Biodiversité, un mot qui ne rime à rien

Le mot «biodiversité» est un de ces beaux mots qui s'insèrent bien dans les conversations. Mais, dans les faits, peu de gens se préoccupent vraiment de la réalité à laquelle il réfère. Le mot demeure abstrait pour la majorité d'entre nous dont les préoccupations premières consistent à boucler notre budget en fin de mois. Ici comme partout dans le monde. Faut-il alors se surprendre que la plupart des programmes locaux et mondiaux pour la promouvoir et la protéger sont des échecs? Moi, en tout cas, ça ne me surprend pas!

Incompréhension

Il faut dire que cette fameuse biodiversité a toujours été malmenée et incomprise par les humains. Les peuples de chasseurs-cueilleurs qui ont envahi le Nouveau Monde il y a 13400 ans de cela n'ont eu besoin que d'un siècle pour faire disparaître la mégafaune d'alors. Plus récemment, entre le début du XXe et du xxiesiècle, 1 milliard d'hectares de forêts (10 millions de km, un peu plus grand que le Canada) ont été perdus, soit 20% de la superficie forestière originale qui est estimée à 5 milliards d'hectares. La disparition de grandes parties de ces écosystèmes entraîne celle des plantes, des animaux et des peuples autochtones qui en dépendent. Ainsi, 1400 langues parlées du monde sur 6900 comptent moins de 1000 locuteurs. Ceci fait aussi partie des problèmes de biodiversité.

 

À vrai dire, la biodiversité n'intéresse que ceux qui l'étudient, qui en vivent et qui doivent faire rapport à son sujet. Les autres lisent superficiellement les rapports et en oublient les recommandations rapidement. Et alors que l'année internationale de la biodiversité bat son plein, l'ONU fait dans ce domaine un constat d'échec sur toute la ligne (Perspectives mondiales de la biodiversité-3). Trois phénomènes particuliers lui font peur: le dépérissement de vastes zones de la forêt amazonienne, l'eutrophisation généralisée de lacs d'eau douce menant à la domination des algues et l'effondrement de plusieurs écosystèmes de récifs coralliens. Rien de rassurant pour un monde qui comptera bientôt 9 milliards de bouches à nourrir. L'ONU précise qu'il est décevant qu'aucun des 21 objectifs de cette année particulière n'ait été atteint par aucun de ses pays membres: les habitats continuent à se dégrader, les ressources sont surexploitées, la pollution augmente, les espèces exotiques s'implantent partout sans politiques d'éradication précises et moyens financiers pour les freiner et les changements climatiques font apparaître de nouvelles menaces à l'agriculture et à la foresterie. D'ailleurs, la conférence de la CITES (Convention sur le commerce international des espèces de faune et de flore sauvages menacées d'extinction) à Doha en mars dernier fut un échec, car les espèces menacées ayant un grand intérêt économique n'ont pu être mieux protégées. C'est le cas des requins qui sont particulièrement prisés par le Japon et les autres pays asiatiques ainsi que celui du thon rouge qui fait les délices des gourmets amateurs de suchis. Sue Lieberman du Pew Environment Group, croit que la CITES (www.cites.org) qui refrénait autrefois le commerce pour sauver les espèces a modifié sa raison d'être en délaissant la conservation au profit du commerce. Un échec sur toute la ligne.

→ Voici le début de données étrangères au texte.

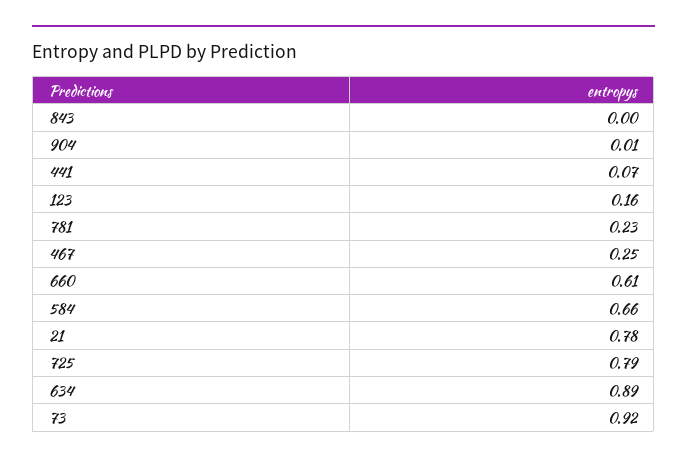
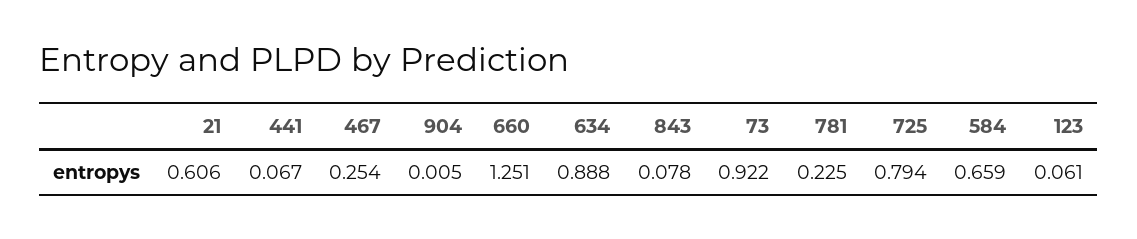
843: 0 -> 0.078
123: 0.16 -> 0.061
660: 0.61 -> 1.251
21: 0.78 -> 0.606

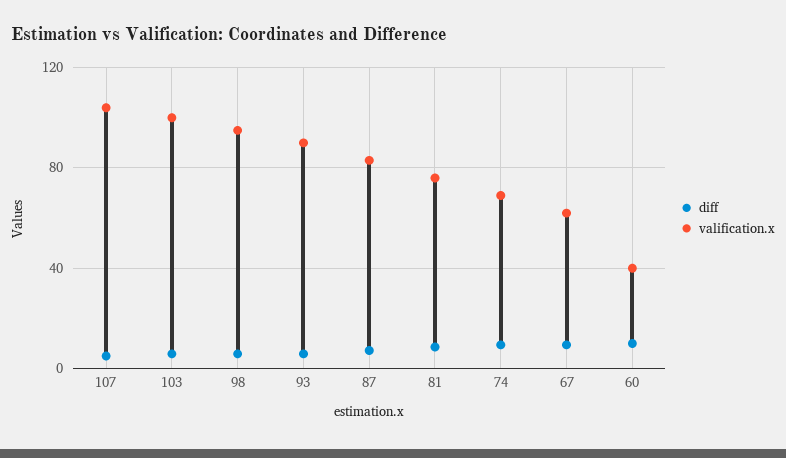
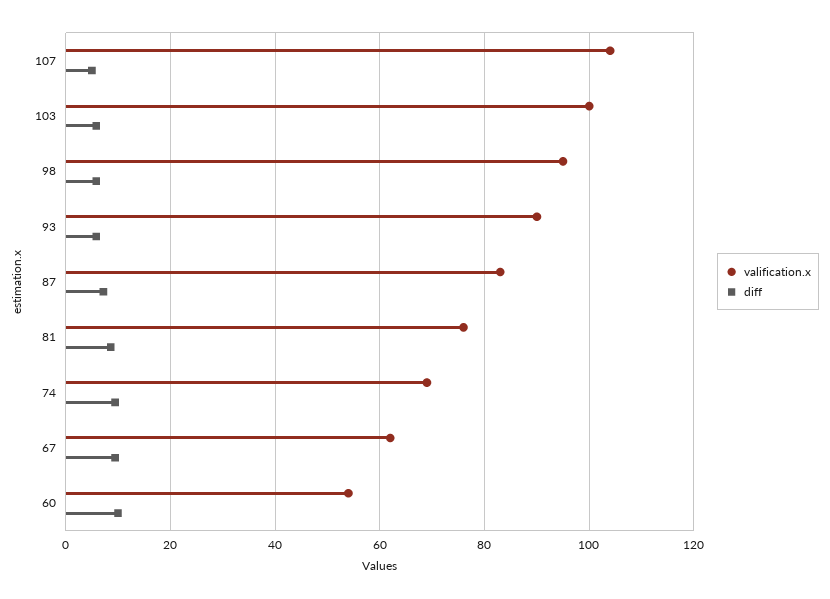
valification.x, 60: 40 -> 54

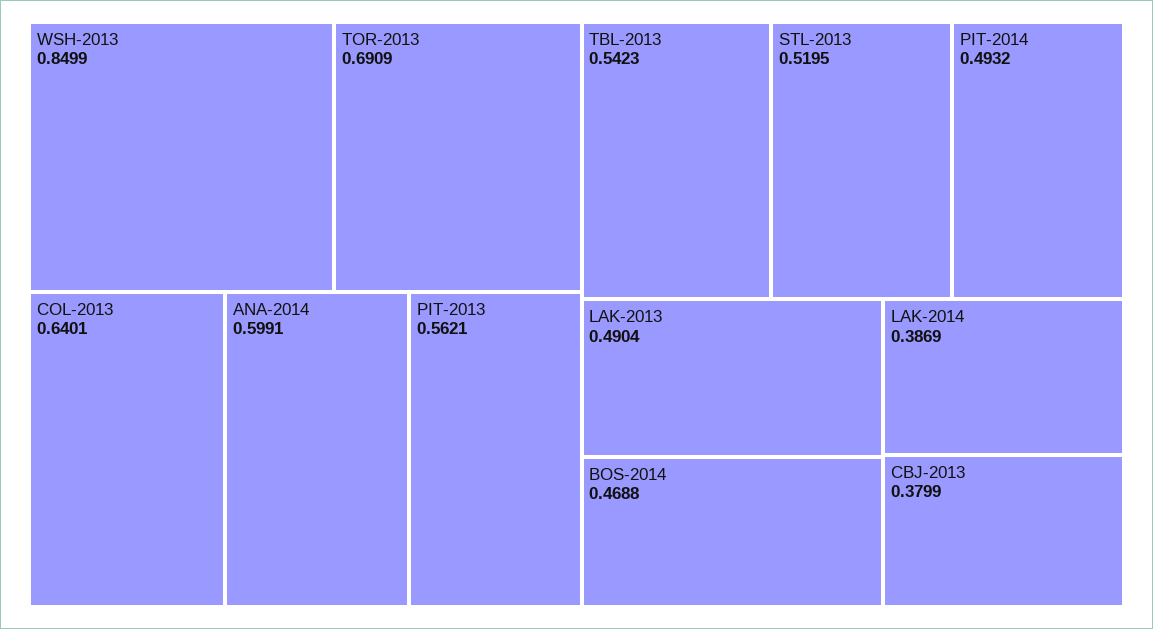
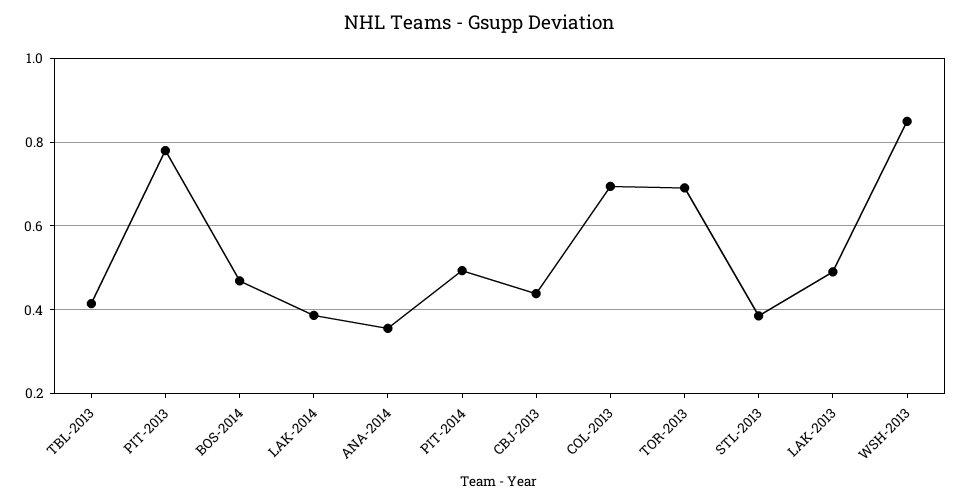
COL-2013: 0.6401 -> 0.7
ANA-2014: 0.5991 -> 0.36
PIT-2013: 0.5621 -> 0.78
TBL-2013: 0.5423 -> 0.42
STL-2013: 0.5195 -> 0.38
CBJ-2013: 0.3799 -> 0.44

L'exemple du lac Beauchamp

Les mêmes phénomènes se reproduisent à plus petite échelle au niveau local. Les zones habitées du Canada sont tellement fragmentées que les plantes et les animaux ne peuvent plus y vivre et se reproduire. Même si les MRC du Québec peuvent le faire, plusieurs se refusent à imposer sur leur territoire des bandes riveraines de 10 mètres près des cours d'eau, ce qui pourrait mieux protéger les plantes et animaux sauvages qui ont de la difficulté à survivre présentement. Dans le même ordre d'idées, Gatineau a fait récemment la manchette des journaux locaux parce qu'elle n'a même pas suivi sa propre réglementation sur les parcs urbains en intervenant assez gauchement dans le boisé du lac Beauchamp et elle a même contrevenu aux lois du Québec en s'attaquant à un marais local. Pensez-vous qu'elle a été punie par le Ministère du développement durable, de l'environnement et des parcs ou par le gouvernement?.... Personne ne s'intéresse à la biodiversité, je vous le répète. Pour votre information, 54962 espèces se sont éteintes sur la planète depuis le début de 2010. Qui s'en soucie?